11 Ekim 2007

Geçmiş Zaman Olur ki…

2007-03-12/18:31:00

Yetmişli yıllarda Mevlâna Caddesi’nden, eski Sümerbank binasının soluna döndüğünüzde Fenni Fırın’a giden cadde üzerinde inşaat malzemeleri satan oldukça uzun cepheli bir dükkânımız vardı. Şimdi çift yönlü olan cadde, o zamanlar dar bir sokaktan ibaretti. Mahallenin eski evleri, geniş ahşap kapılardan girilen evlerin küçük bahçelerinde mundar ağaçları, Şair Hasan Rüştü Sokağında birkaç matbaa dükkânı, Demirci Hasan Çalıkoparan Amca’nın atölyesi, Rahmetli Hasan Amca’nın mis gibi kokan leblebici dükkânı, halıcılar, antikacılar ve muhakkak ikindi vakitlerinde bu dükkânlardan günlük kısmetlerini almaya gelen delileri vardı.

Kâğıt beş liraların iş gördüğü, çeklerin senetlerin, düzenbazlıkların nadirattan sayıldığı, “pırpır”ların; Nalçacı, Otogar ve Öğretmenevleri istikametine dolmuş yaptığı, Mahkeme Hamamı’nın rağbet gördüğü 30 yıl öncesi… Hayatımız ne kadar sade ve basitti. Halıcılara alışverişe gelen hippi kılıklı kızlı erkekli turistlerin karşısına geçer, dakikalarca onları rahatsız ettiğimizin farkında olmadan bakar dururduk. Pek de müsamahalı olurlardı. Mahallemize, turist rehberliği yapan komşumuzun oğluna misafir gelen genç adamın isminin Erik olduğunu öğrendiğimizde şaşırıp kalmıştık. Erik diye bir isim olduğuna göre, bunların armut yahut elma şeklinde de isimleri de var mıydı acaba? İngiliz olduğunu öğrendiğimiz Erik, bir sene sonra tekrar geldi. Bizden yaşça büyük olanlarımız, bu Erik’in ikinci defa gelmesinin hayırlı olmadığına, bir ajan olabileceğine kanaat getirerek, gece yarısı arabasının tekerlerini bıçaklayacaklarını, bunu söylemesi muhtemel çocukları da cezalandıracaklarını söyleyiverdiler. Sabah olup da, Erik komşu evinden dışarıya çıktığında, arabasının lastiklerini gördü ilkin. Sağa sola bakındı. Bakkalın önündeki Ankara gazozu kasalarının üstünde birkaç kafadar erkenden yerimizi almışız. Hemen koşup vaziyeti anlatacağım ama serde dışlanmak ve belki zarar görmek riski var. Bağırıp çağırmadı. Ev sahibiyle birlikte başının çaresine baktı. Sonraki günlerde araba için de bir komşu evinin bahçesini gidene kadar garaj olarak kullandı. Okul çıkışı “üç korner bir penaltı”ya sahne olan maçımızın ardından, yapılan işin “eşşeklik” olduğu kararına varıldı. Adam ajan olsaydı mahalleye mutlaka “birileri” gelirdi.

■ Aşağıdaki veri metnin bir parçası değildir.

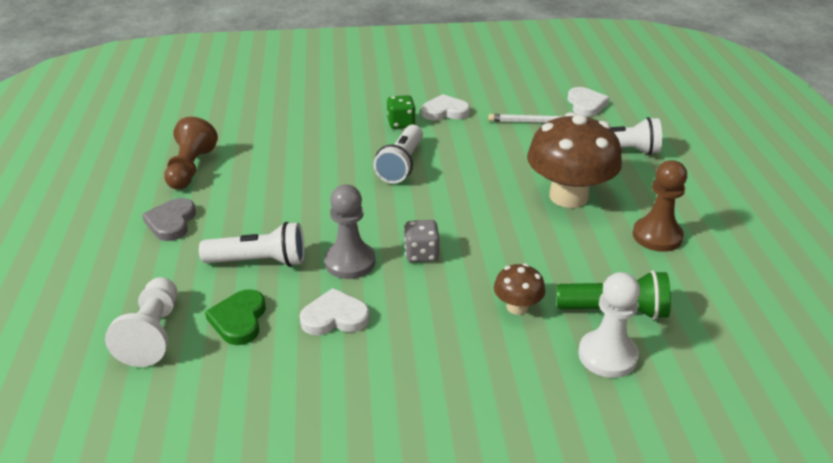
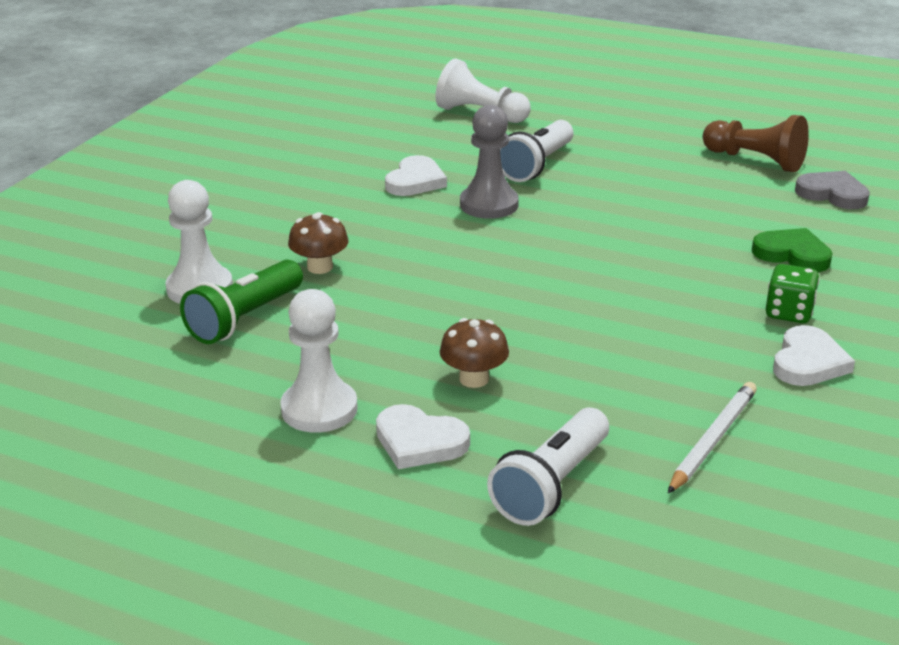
camera: 120 degrees right, 5 degrees down
(171, 222) = (647, 139): grey heart -> grey heart (832, 194)
(239, 320) = (460, 145): green heart -> green heart (792, 254)
(401, 165) = (664, 281): white flashlight -> none
(421, 254) = (461, 243): grey dice -> none
(568, 196) = (474, 379): brown mushroom -> brown mushroom, size x0.47
(586, 105) = (747, 529): white heart -> white heart (419, 442)
(657, 236) = (319, 409): brown pawn -> white pawn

Okul çağını çoktan geçmiş mahalle delikanlıları, pek de iri madeni ikibuçuk ve beş liraları toprak zemine çizdikleri T şeklindeki düzeneğe uzaktan atar, parayı çizgiye en yakın atanı diğerini “ütmüş” olurdu. Bu oyunun adını hala hatırlamam. Cebinde parası bulunmayanlarımız, özene bezene tükürükleyip taşlara sürttüğü aşıkları, okul çantası dahil her yerde bulundururdu. Zor bulunan iri keçi eneğini sürtmek, boyamak ve ışıl ışıl yapmak aşık oynamak kadar zevkli olurdu. Aşık kemiği, elin baş, işaret ve orta parmaklarıyla tutulur belirli bir yükseklikten yere atılır ve aşığın yerdeki duruşu tok, aç, bey veya dalak şeklinde isimlendirilirdi. Aşık atılırken mutlaka yere çömelip, “haydi enek” denilir ve yere düşüşü merak içinde beklenirdi. Ütmekten kasıt, diğerine üstün gelmek ve bahse göre elindekini almak demekti. Ütmeye konu olan malzemeyi şimdikilerin tahayyül etmesi ne zor: Rakibin aşığı, gazoz kapağı yahut da zeytin çekirdeği…

Geçmiş zamana dair bir hikayeyi bugüne taşımak, kimi zaman bir seneler mukayesesi, kimi zaman da, çocuk olmanın bugün ne kadar zor olduğunu bilmek bakımından bir ruh gevşemesine yol açıyor.